Tarefas:
**A.** Redigite, no trecho sobre Steve Jobs, a parte que vai de "Steve Jobs, fundador" até "Windows, da Microsoft.".
**B.** De acordo com o trecho sobre Steve Jobs, onde foi fundada a empresa que ele criou?

------ Trecho selecionado

Criador da Apple impôs visão de simplicidade no mercado da tecnologia. Da experiência com drogas às brigas, conheça a trajetória do empresário.
Steve Jobs, fundador da Apple (Foto: Moshe Brakha/AP) |
Morreu nesta quarta-feira (5) aos 56 anos o empresário Steven Paul Jobs, criador da Apple, do estúdio de animação Pixar e pai de produtos como o Macintosh, o iPad, o iPhone e o iPad.
Idolatrado
pelos consumidores de seus produtos e por boa parte dos funcionários
da empresa que fundou em uma garagem no Vale do Silício, na Califórnia,
e ajudou a transformar na maior companhia de capital aberto do mundo
em valor de mercado, Jobs foi um dos maiores defensores da
popularização da tecnologia. Acreditava que computadores e gadgets
deveriam ser fáceis o suficiente para ser operados por qualquer pessoa,
como gostava de repetir em um de seus bordões prediletos era
"simplesmente funciona" (em inglês, "it just works"), impacto que foi
além de sua companhia e ajudou a puxar a evolução de produtos como o
Windows, da Microsoft.

------------
------ Material

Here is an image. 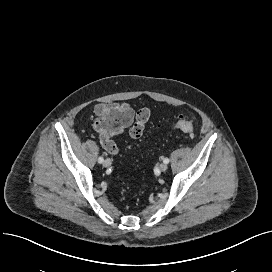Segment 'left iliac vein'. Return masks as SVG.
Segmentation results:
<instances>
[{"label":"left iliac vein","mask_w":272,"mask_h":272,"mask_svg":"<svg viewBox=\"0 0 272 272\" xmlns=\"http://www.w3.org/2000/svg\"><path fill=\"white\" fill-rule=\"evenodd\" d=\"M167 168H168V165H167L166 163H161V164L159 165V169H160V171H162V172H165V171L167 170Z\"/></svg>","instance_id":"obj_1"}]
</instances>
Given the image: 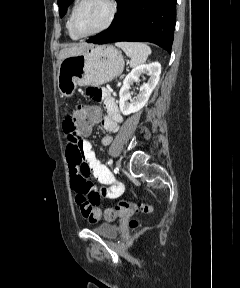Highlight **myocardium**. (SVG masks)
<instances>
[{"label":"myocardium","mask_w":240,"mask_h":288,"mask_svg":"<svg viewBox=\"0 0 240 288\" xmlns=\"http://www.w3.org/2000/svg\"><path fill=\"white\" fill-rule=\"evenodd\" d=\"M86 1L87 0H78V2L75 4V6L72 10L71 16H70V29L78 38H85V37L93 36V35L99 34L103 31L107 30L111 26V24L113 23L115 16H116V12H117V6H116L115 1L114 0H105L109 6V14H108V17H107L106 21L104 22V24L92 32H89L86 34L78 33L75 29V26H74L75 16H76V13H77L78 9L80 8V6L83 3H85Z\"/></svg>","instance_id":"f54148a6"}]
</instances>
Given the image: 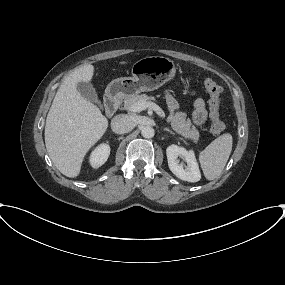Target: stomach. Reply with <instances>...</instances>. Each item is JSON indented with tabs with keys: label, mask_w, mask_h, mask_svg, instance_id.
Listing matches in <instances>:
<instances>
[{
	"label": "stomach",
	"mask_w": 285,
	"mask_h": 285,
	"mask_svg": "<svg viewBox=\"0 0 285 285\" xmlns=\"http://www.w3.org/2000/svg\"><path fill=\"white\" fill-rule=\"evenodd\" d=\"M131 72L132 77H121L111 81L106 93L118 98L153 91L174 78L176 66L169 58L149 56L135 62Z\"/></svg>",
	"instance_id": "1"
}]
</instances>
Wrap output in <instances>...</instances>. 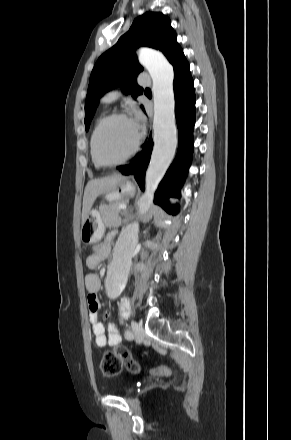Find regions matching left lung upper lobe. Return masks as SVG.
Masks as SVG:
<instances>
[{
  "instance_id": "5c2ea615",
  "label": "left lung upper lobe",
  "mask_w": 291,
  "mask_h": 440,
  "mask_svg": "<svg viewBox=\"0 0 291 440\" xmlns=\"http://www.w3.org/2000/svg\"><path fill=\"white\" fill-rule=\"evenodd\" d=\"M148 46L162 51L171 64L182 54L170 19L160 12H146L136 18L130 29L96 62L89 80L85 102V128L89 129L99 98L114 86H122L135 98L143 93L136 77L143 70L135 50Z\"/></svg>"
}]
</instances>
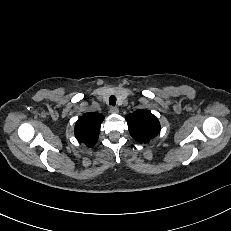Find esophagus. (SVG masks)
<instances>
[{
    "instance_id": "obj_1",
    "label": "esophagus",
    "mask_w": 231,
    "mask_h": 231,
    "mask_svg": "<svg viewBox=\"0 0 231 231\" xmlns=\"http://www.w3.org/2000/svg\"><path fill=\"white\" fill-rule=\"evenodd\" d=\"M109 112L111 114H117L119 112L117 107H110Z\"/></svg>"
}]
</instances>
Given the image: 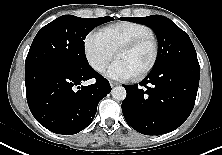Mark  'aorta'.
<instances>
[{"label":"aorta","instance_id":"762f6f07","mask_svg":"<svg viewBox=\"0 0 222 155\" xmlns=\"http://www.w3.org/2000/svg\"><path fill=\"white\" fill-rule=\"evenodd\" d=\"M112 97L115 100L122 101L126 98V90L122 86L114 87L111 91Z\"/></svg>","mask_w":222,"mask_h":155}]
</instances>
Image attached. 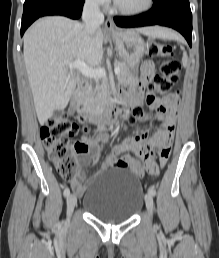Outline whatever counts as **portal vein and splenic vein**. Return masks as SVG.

------------

Resultados esperados:
**A.**
Steve Jobs, fundador da Apple (Foto: Moshe Brakha/AP) |
Morreu nesta quarta-feira (5) aos 56 anos o empresário Steven Paul Jobs, criador da Apple, do estúdio de animação Pixar e pai de produtos como o Macintosh, o iPad, o iPhone e o iPad.
Idolatrado
pelos consumidores de seus produtos e por boa parte dos funcionários
da empresa que fundou em uma garagem no Vale do Silício, na Califórnia,
e ajudou a transformar na maior companhia de capital aberto do mundo
em valor de mercado, Jobs foi um dos maiores defensores da
popularização da tecnologia. Acreditava que computadores e gadgets
deveriam ser fáceis o suficiente para ser operados por qualquer pessoa,
como gostava de repetir em um de seus bordões prediletos era
"simplesmente funciona" (em inglês, "it just works"), impacto que foi
além de sua companhia e ajudou a puxar a evolução de produtos como o
Windows, da Microsoft.

**B.** Em uma garagem no Vale do Silício, na Califórnia.